Straight out the TLP Test Kitchen, this simple chicken stock is a must-have staple in every Southern kitchen.
2 stalks of celery
2-4 tablespoons canola oil
1 tablespoon tomato paste
¼ cup white wine
2 pounds chicken bones
1 gallon cold water
2 bay leaves
5 whole peppercorns
5 thyme sprigs
5 parsley stems
Roughly chop onion, celery, and carrots. Sauté lightly in canola oil in a large stock pot until vegetables are tender. For lighter stocks (vegetable, fish) do not get any color on the mirepoix. If you want a darker stock (beef stock, chicken), sauté the mirepoix longer for caramelization. If you have additional vegetable scraps, you can add them at this stage. Be careful not to add anything that is too strong in flavor as that will overpower your stock. Good options include garlic, leeks, squash, zucchini, corn husks. Do not use bell peppers.
- Tomato Paste
Add paste and stir to coat the mirepoix. Sauté for one to two minutes to caramelize.
Add wine (or some acidic liquid—can be red wine if doing a darker stock) and stir to loosen from the bottom of the pot the crusts of flavor developed during the caramelization.

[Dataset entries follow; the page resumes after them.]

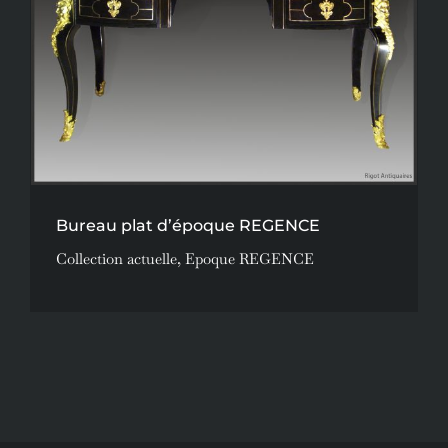
Bureau plat d’époque REGENCE
Collection actuelle
,
Epoque REGENCE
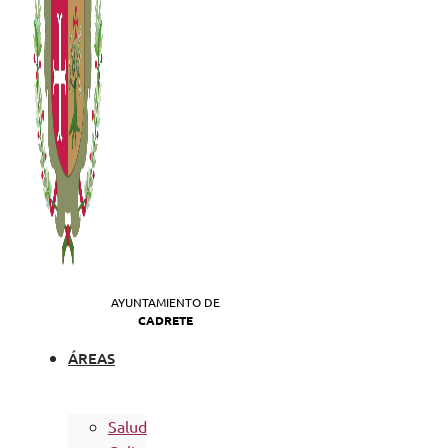
AYUNTAMIENTO DE
CADRETE
ÁREAS
Salud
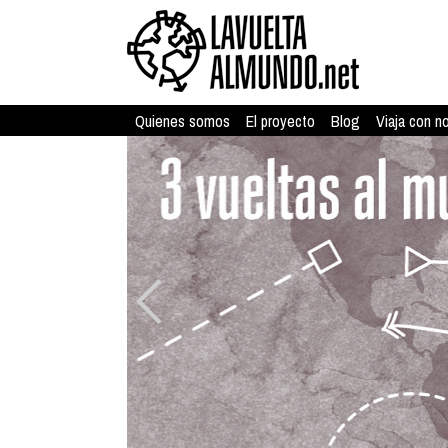
Quienes somos
El proyecto
Blog
Viaja con n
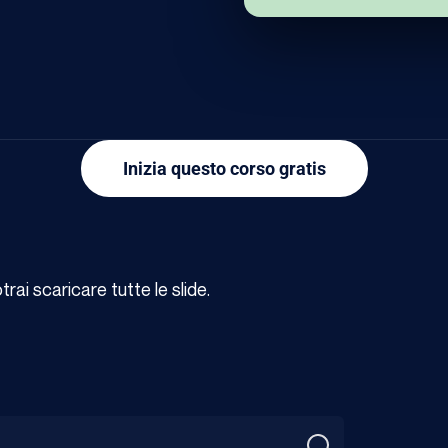
Inizia questo corso gratis
ai scaricare tutte le slide.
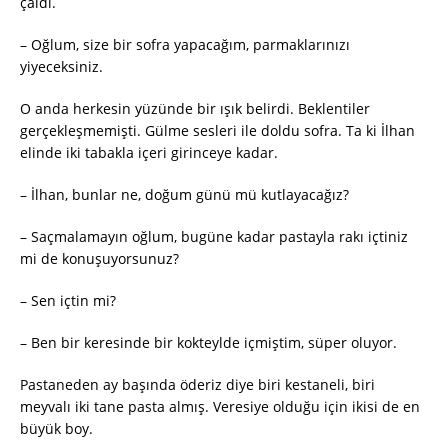
çaldı.
– Oğlum, size bir sofra yapacağım, parmaklarınızı
yiyeceksiniz.
O anda herkesin yüzünde bir ışık belirdi. Beklentiler
gerçekleşmemişti. Gülme sesleri ile doldu sofra. Ta ki İlhan
elinde iki tabakla içeri girinceye kadar.
– İlhan, bunlar ne, doğum günü mü kutlayacağız?
– Saçmalamayın oğlum, bugüne kadar pastayla rakı içtiniz
mi de konuşuyorsunuz?
– Sen içtin mi?
– Ben bir keresinde bir kokteylde içmiştim, süper oluyor.
Pastaneden ay başında öderiz diye biri kestaneli, biri
meyvalı iki tane pasta almış. Veresiye olduğu için ikisi de en
büyük boy.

- Bouquet Garni, Bones, and Water
Add your herb sachet to the pot. Add meat bones to the pot. For darker stock, roast the bones beforehand for more color and richer flavor. Now add cold water to pot. This stops the cooking process and brings all ingredients to the same cold temperature together. Everything will cook consistently together as the temperature rises.
- Simmer and Skim
Bring the stock to a low simmer, but do not bring it to a high boil. This is too harsh for the delicate stock and ends up clouding your final end product. Skim the stock of any scum or oil that rises to the surface with a spoon and dispose. Depending on the level of flavor for the stock, your simmering time will vary. For chicken stock, 2 – 6 hours is necessary. For vegetable and fish stock, do not simmer longer than 40 to 60 minutes.
- Strain and Store
Strain the stock with a chinois or fine strainer, reserving the liquid. Stock can be stored for 2 – 3 days in your refrigerator or frozen for 3 months. Freezing the stock in ice cube trays can make it easy to pull a little stock for a quick glaze. When re-heating the stock, you can bring it to a slight boil and then reduce it to a simmer.